Contributed by: Managerwise Staff

stock options
A stock option gives the holder of the option the right to buy or sell a set number of shares of a company's stock at a particular price. Stock options given to employees as part of their compensation packages give those employees the right to buy stock at a set price, typically higher than the market price on the day the option is granted, as an incentive (so the theory goes) to work hard toward making the firm profitable and, therefore, increasing the stock price in the market. Employee stock options generally must be exercised (i.e., the shares allowed under the option must be purchased for the set price) within a set time-frame. If, during that period, the stock price on the open market never goes above the price specified in the option (referred to as the "strike price") it would be foolish for the employee to exercise the option because he or she could buy the stock for less on the open market.
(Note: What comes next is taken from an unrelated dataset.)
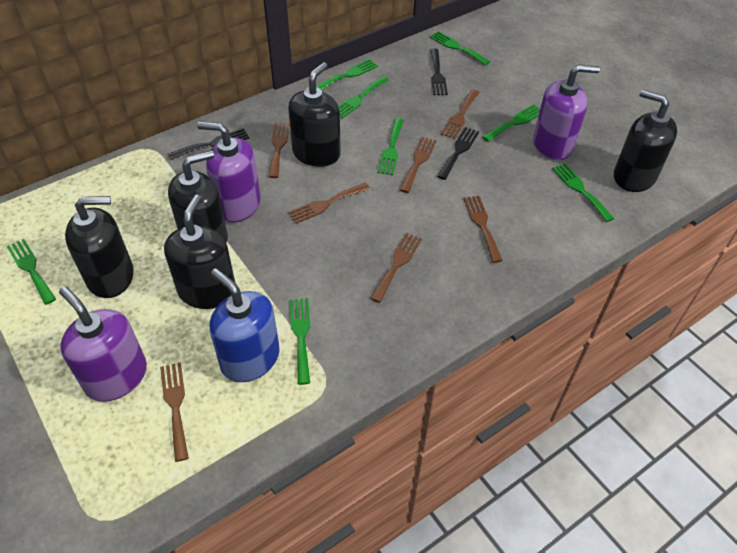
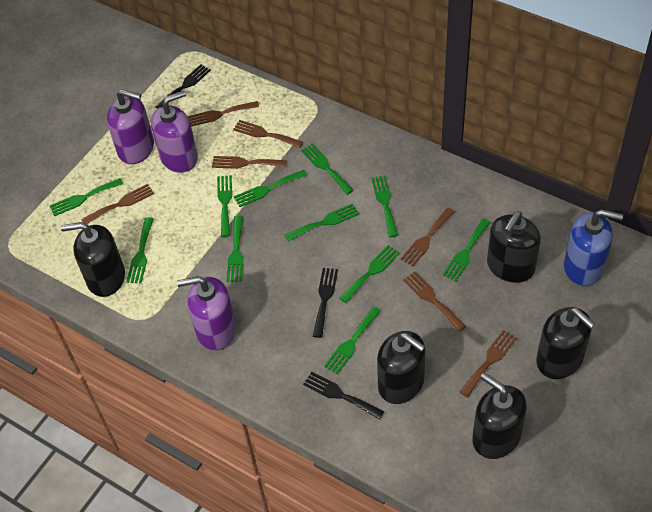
green fork: [7,239,56,305] [290,298,310,385] [316,59,378,90] [338,76,389,119] [377,118,404,175] [430,31,490,65] [482,105,540,142] [552,163,615,222] = 8 -> [50,178,123,217] [126,217,154,284] [217,175,232,237] [227,216,244,282] [234,170,307,207] [285,203,359,241] [301,143,354,195] [324,307,381,374] [339,245,400,303] [371,175,398,237] [443,219,490,281] = 11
If, on the other hand, the stock price goes well above the strike price the employee can, potentially, make a fortune by exercising the option and immediately selling the stock. Employee stock options have fallen into some disrepute because of the incentive they create to take actions that will boost the stock price in the short-term to the long-term detriment of the company. If these incentives are too strong, less scrupulous individuals might undertake illegal activities to boost the stock price, as happened in some notorious business scandals. Stock exchanges also create options that allow the holder of the option to buy ("call options") or sell ("put options") a stock at a set price within a specified period. These options are traded on the open market and their price is determined based on which direction investors think the price of the underlying stock will go and by how much it will move during the option period. This option price also takes into account the risk of these guesses being wrong.
Contributed by: Managerwise Staff

strategic business unit

A division or other formal grouping within an organization that has considerable autonomy from the rest of the organization. Abbreviated as SBU. An SBU has its own business mission and objectives and assumes responsibility for fulfilling those mission and objectives and for determining how they are to be fulfilled.

Contributed by: Managerwise Staff

stretch goal

A goal that is difficult, but not impossible to achieve.

Contributed by: Managerwise Staff

subject matter expert
An individual with an in-depth knowledge of a business area, to a breadth and depth that goes beyond common knowledge. Abbreviated as SME. The SME is used as a resource when someone in the organization needs specialized information or assistance in that business area.